● Page excerpt:
***
2) PNoC Architecture: The on-chip PNoC handles the communication and coherence traffic between L1-L2, L2-L3, and L3-DRAM. The global network topology connecting the compute chiplets is a PNoC-based Single-Writer Multiple-Reader (SWMR) link as illustrated in Fig. 2(c). The SWMR topology is mapped onto a U-shaped spiral of waveguides on the interposer. The TxRx chiplets, described in Sec. III-A4, are responsible for the Electrical-to-Optical (E-O) and Optical-to-Electrical (O-E) conversion. Each of the six compute chiplets accesses the PNoC through a TxRx chiplet with a 96-bit wide interface operating at 750MHz. Two TxRx chiplets are used for servicing external IO and DRAM requests. Each wavelength supports a data rate of 12Gbps, resulting in a peak aggregate bandwidth of 576Gbit/s.

3) Microring Resonator Group (MRRG): Each TxRx chiplet connects to an MRRG on the interposer. For every MRRG, there is one Tx waveguide and seven Rx waveguides coming from the other MRRGs forming a spiral of SWMR links as depicted in Fig. 2(c). All six wavelengths are evenly spaced in a free spectral range (FSR) of 10.8nm, resulting in a 1.8nm spacing between adjacent laser wavelengths, around a center wavelength of 1310nm. These wavelengths are modulated by Tx MRRs, and the destination TxRx chiplet filters those signals using six of its 42 Rx MRRs. We assume that all the 48 MRRs in an MRRG are normally maintained slightly off-resonance by the TxRx chiplet so that they are immediately responsive when required for communication [13].

4) TxRx Chiplets: A TxRx chiplet consists of the electronic circuity for E-O and O-E conversion, as shown in Fig. 2(d). For every Tx MRR in an MRRG, there is a 16:1 serializer and a modulation driver. Similarly, for every Rx MRR in an MRRG, there is a filter bias, a TIA and a comparator. We assume that an analog thermal control loop (as shown in recent work [13]) detects the photodiode current and applies the heating power to thermally tune and lock the MRRs to the nearest laser wavelength. Finally, FIFO queues and multiplexers handle the flow control and communicate with the compute chiplets using local 2.5D passive connections.

## B. Power consumption of the PNoC

The power consumption of a PNoC includes laser, serializers, drivers, comparators, TIAs, arbitration and flow control, and thermal tuning and control. Table I displays the active and idle power of different elements in a PNoC based on post-layout simulations of the TxRx chiplet. Table II shows the notations used in our work.



(a) POPSTAR: A 96-core 2.5D manycore system.



(c) PNoC routing architecture and MRRG assignment.

Fig. 2: The POPSTAR architecture.
***
● Dataset extract:
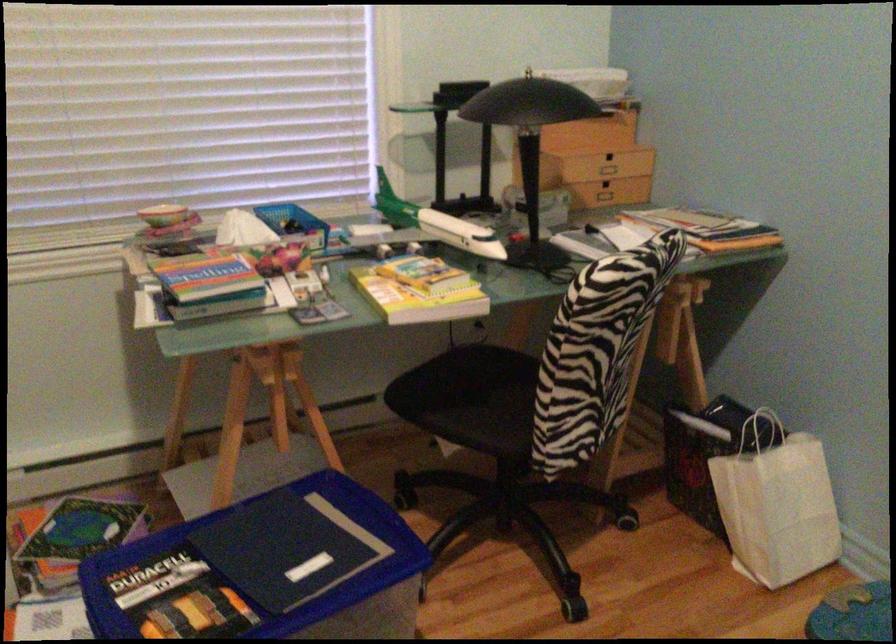
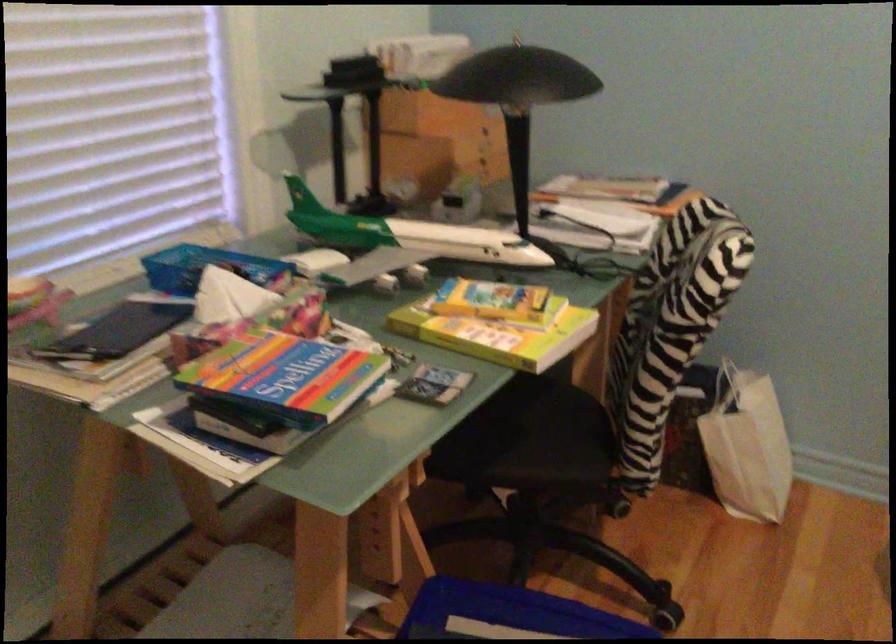
The point at (x=472, y=395) is marked in the first image. Where is the corresponding point in the second image?

(510, 430)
***
● What you will do:
a) Answer these questions from the page excerpt on the photonic network:
(i) What data rate does each wavelength support?
(ii) What is the spacing between adjacent laser wavelengths?
(iii) What kind of serializer sits with every Tx MRR in an MRRG?
b) Rewrite the page excerpt on the photonic network starting at "The power consumption" and ending at "2.5D manycore system.", putting "photonic network-on-chip" wherever "PNoC" appears.
The lines have no connection to the page excerpt.

● Answer list:
a)
(i) 12Gbps
(ii) 1.8nm
(iii) A 16:1 serializer

b)
The power consumption of a photonic network-on-chip includes laser, serializers, drivers, comparators, TIAs, arbitration and flow control, and thermal tuning and control. Table I displays the active and idle power of different elements in a photonic network-on-chip based on post-layout simulations of the TxRx chiplet. Table II shows the notations used in our work.



(a) POPSTAR: A 96-core 2.5D manycore system.